Malam itu juga setelah berita duka tersebut, saya segera memesan tiket kereta api online ke KAI untuk berangkat esok harinya. Saya pertama kali memesan tiket online. Baru belajar cara memesan tiket online, diajarkan oleh kemenakanku. …..waduuuuh….belajar cara bayar tanpa uang tunai. Gara-gara ….saya belum instal aplikasi E-Banking. Maka, pada malam hari itu juga – walau hujan cukup deras saya diantarkan kemenakanku ke Bank MANDIRI untuk membayar tiket KA dengan transfer via ATM. Ya ampun….., dari KAI beri waktu tenggang untuk melakukan transfer via ATM selama 20 menit. Jika waktunya habis maka tidak bakal muncul hasil transaksi dari Box ATM. Saya dan kemenakan ngebut kejar waktu naik motor dalam situasi hujan deras ….Untunglah akhirnya berhasil mendapatkan 2 (dua) tiket KA untuk pulang pergi. Saya sungguh nervous (= tegang) karena takut gagal mendapatkan tiket dan kehabisan tempat duduk kereta api berhubung menjelang liburan besar.

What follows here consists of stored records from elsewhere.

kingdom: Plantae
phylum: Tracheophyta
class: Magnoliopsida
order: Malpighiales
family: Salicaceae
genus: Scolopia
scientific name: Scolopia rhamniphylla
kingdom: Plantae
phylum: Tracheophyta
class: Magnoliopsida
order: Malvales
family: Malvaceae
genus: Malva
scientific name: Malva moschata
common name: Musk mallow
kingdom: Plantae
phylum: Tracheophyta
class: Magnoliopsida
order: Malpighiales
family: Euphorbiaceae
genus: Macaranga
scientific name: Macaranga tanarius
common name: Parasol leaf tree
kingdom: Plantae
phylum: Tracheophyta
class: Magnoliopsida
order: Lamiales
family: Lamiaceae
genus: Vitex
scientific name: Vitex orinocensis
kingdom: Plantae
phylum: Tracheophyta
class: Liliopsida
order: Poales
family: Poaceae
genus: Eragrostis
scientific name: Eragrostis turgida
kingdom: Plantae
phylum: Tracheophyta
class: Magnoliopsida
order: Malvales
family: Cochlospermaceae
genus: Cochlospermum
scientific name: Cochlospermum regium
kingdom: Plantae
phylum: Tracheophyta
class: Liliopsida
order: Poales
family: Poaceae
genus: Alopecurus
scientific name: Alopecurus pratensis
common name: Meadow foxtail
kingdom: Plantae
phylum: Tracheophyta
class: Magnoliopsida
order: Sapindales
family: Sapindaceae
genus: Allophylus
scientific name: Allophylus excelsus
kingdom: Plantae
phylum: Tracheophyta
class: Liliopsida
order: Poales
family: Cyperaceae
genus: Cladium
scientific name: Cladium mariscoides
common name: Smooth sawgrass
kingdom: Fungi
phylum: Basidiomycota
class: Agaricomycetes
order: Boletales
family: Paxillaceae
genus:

Setiba di Jakarta jam 15.00, kami makan lebih dulu di stasiun Gambir, lalu ke hotel JP Pluit dengan jasa Grab car. Cukup jauh juga, sekitar 1 jam untuk tiba di hotel itu. Setiba di hotel JP, kami langsung masuk kamar yang sudah dipesankan oleh Joko. Terkejar waktu cepat berlalu belum sempat istirahat, ada agenda kebaktian jam 19.00, kami keluar hotel berjalan kaki menuju rumah duka yang hanya makan waktu sekitar kurang lebih 10 menit.

Dengan perasaan ragu2 saya mengamati bangunan Gedung pencakar langit di pinggir jalan raya yang tampak seperti Hotel berbintang 5, kami menyeberang jalan menuju ke Gedung itu, saya bertanya pada Satpam di palang pintu masuk:
“Pak….itukah rumah duka ?”
Satpam membenarkan : “Ya bu”
Dalam hatiku bergumam : Woooouuuw…..kayak hotel berbintang 5 nih. Gemerlapan mewah sekali !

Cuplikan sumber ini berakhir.